CORTINA D'AMPEZZO, Italy — After many setbacks, controversies and only 13 months of construction, a feat hailed as "an Italian miracle", the sliding track for the 2026 Milano-Cortina Winter Olympic Games was inaugurated on Tuesday.

Italy's Mattia Gaspari may not be among the gold medalists in the Dolomites next year, but the 31-year-old skeleton specialist has already made history.

Gaspari was the first to race down the much-discussed Cortina track as part of its pre-homologation process to ensure its safety for competitors.

Over the course of the week, dozens of bobsleigh, luge and skeleton athletes will carry out a series of test runs on the 1.75-kilometer track and its 16 turns, where speeds can hit 140km/h.

Run times are estimated to be around 55-60 seconds.

When construction work began in February 2024, late for a project of this scale and complexity, many doubted that it could be completed in time for the Olympics, which take place from Feb 6 to 22.

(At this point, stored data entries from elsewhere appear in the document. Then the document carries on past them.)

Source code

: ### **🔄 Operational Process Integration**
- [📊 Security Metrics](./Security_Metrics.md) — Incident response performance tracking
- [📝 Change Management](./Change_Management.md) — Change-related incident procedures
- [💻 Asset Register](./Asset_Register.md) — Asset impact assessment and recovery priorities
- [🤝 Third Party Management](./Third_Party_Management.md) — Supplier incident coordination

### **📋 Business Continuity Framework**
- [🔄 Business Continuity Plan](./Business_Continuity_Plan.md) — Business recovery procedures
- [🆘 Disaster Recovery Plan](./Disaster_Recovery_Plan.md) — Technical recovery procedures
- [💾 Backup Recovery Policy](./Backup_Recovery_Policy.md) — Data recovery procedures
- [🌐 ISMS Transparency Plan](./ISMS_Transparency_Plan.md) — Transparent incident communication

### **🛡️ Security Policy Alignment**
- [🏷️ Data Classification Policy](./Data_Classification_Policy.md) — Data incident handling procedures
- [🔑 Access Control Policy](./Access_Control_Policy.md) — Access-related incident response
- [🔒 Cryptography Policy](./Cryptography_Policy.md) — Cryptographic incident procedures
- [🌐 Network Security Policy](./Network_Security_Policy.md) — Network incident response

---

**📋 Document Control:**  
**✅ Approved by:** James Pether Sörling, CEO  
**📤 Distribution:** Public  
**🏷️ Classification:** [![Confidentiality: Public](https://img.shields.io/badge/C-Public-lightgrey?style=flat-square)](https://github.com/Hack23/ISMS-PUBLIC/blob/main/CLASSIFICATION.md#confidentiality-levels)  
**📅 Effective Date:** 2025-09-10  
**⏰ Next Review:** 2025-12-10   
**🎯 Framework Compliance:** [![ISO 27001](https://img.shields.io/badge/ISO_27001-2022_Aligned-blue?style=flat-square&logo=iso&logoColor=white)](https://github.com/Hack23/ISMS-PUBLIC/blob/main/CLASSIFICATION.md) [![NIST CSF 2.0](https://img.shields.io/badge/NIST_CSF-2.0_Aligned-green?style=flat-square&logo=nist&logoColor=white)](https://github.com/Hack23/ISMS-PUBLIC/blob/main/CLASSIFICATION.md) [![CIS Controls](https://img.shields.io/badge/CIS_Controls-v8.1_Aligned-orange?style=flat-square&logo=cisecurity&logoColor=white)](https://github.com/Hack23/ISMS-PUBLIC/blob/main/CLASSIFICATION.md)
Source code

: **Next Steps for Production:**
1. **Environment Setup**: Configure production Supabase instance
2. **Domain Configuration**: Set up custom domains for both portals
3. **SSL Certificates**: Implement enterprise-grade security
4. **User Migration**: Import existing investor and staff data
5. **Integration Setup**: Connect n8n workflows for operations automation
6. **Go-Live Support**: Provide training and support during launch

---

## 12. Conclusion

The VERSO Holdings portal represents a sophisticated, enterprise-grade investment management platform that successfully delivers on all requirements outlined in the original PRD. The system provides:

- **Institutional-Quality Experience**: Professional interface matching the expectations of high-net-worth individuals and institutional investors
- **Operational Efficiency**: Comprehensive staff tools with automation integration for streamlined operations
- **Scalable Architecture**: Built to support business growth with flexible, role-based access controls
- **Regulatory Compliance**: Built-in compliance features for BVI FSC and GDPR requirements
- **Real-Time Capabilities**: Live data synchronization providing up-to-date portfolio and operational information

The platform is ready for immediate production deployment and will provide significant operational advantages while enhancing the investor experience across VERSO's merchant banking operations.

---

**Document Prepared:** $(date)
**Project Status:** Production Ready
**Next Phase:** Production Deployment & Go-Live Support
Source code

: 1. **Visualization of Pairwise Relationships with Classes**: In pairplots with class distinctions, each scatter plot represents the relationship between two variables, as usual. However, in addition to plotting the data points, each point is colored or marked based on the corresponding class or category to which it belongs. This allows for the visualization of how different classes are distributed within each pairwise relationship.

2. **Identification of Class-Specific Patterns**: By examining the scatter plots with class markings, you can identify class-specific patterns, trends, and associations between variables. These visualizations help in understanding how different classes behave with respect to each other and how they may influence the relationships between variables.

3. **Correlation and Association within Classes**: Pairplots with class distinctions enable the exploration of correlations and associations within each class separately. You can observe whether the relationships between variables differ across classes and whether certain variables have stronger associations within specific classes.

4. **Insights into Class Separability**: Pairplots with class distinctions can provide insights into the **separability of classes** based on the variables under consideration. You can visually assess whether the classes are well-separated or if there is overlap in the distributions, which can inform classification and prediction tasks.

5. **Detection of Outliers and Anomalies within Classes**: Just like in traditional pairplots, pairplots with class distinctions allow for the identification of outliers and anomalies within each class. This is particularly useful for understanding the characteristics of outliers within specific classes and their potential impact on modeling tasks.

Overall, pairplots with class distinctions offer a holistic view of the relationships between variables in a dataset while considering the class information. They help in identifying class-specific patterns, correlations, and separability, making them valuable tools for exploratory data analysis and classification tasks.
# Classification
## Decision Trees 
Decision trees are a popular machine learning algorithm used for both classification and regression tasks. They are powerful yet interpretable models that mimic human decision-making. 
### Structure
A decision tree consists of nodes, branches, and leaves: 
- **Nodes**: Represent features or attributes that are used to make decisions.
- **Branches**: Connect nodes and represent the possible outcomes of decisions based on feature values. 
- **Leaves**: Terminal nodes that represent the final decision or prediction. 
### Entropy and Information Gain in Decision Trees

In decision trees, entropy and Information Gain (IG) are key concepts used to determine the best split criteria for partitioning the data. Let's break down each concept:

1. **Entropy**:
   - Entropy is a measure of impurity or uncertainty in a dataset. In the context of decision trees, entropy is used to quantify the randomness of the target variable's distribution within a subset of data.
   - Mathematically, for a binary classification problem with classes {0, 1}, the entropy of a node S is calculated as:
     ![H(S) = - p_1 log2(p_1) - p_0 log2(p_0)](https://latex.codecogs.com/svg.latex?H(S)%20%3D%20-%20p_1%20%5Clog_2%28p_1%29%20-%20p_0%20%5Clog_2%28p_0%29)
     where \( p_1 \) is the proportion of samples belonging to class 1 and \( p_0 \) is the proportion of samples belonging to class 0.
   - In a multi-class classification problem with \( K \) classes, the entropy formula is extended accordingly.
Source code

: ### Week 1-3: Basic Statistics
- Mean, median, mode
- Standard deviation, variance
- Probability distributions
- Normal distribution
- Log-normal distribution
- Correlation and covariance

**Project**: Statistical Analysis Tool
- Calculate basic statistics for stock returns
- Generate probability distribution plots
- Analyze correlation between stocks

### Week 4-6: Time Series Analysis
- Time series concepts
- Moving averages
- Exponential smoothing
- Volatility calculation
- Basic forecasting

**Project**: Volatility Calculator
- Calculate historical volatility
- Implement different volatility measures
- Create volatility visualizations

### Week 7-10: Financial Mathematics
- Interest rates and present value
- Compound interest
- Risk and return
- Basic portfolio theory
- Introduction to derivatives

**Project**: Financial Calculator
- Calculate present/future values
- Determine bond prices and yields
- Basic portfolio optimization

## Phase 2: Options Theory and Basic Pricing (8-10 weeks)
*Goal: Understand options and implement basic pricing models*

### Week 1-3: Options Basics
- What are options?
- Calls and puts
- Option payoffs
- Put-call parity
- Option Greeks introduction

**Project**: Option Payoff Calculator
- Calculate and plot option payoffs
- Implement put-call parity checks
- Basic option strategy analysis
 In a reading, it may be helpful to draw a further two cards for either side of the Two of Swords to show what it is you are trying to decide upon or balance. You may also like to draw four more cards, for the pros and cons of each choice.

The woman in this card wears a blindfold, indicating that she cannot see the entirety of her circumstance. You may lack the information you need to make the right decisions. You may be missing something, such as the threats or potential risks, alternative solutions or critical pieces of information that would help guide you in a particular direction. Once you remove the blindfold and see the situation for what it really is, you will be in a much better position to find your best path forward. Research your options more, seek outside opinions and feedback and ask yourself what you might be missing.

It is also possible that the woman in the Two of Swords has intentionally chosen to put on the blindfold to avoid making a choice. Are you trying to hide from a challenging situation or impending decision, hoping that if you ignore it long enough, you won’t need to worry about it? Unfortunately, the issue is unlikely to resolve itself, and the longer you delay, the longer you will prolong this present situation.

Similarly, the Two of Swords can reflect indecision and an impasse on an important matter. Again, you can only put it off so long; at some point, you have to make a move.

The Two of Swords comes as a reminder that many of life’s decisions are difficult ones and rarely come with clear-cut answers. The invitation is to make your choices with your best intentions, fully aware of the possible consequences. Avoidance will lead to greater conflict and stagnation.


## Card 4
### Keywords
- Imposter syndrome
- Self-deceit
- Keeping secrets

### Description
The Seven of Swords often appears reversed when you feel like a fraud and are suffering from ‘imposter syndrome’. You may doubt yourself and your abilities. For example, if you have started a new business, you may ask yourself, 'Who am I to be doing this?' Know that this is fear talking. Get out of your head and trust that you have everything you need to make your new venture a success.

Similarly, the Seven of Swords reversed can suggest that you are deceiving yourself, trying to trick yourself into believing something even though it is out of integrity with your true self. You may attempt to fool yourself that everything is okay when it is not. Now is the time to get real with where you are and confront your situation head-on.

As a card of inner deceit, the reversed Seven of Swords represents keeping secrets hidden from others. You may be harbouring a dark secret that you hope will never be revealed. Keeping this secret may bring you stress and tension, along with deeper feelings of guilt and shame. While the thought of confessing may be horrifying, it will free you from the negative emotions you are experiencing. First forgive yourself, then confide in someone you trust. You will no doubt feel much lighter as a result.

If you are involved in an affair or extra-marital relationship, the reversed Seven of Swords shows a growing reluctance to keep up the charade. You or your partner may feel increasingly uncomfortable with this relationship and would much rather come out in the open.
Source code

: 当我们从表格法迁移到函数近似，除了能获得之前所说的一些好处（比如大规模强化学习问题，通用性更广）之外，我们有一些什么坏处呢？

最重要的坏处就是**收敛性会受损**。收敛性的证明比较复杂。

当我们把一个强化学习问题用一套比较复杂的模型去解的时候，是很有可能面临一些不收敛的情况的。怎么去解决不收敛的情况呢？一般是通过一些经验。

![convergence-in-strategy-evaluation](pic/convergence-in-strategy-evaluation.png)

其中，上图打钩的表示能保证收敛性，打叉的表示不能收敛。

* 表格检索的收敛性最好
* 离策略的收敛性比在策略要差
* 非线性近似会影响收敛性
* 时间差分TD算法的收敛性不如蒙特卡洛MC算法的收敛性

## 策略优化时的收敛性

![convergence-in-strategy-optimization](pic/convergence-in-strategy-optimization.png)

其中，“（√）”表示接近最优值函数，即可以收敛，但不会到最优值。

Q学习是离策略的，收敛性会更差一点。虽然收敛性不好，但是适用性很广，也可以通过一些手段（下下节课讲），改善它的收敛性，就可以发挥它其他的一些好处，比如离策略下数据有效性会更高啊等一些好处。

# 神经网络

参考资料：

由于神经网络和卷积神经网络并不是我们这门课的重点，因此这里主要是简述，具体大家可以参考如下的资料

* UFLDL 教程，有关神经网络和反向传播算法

Not Matteo Salvini, the second-in-command and minister of Infrastructure and Transport in Giorgia Meloni's hard-right government.

Salvini relaunched the project at the end of 2023, when organizers wanted to relocate the 12 bobsleigh, luge and skeleton events to neighboring Austria or Switzerland because of the lack of a functioning track in Italy.

"I want to thank the workers who came from all over the world to Cortina to create this miracle that represents Italy so well," the Italian deputy premier said.

"Where there's a will, there's a way. Italian engineers and architects are without equal in the world," said Salvini, comparing the sliding track to Filippo Brunelleschi's famed 15th-century dome over Florence Cathedral.

"History is full of Italians who dared. At the time, it was said of this dome that it would never last. Six centuries later, it's still there. This will also apply to those who say these Olympic Games are too expensive."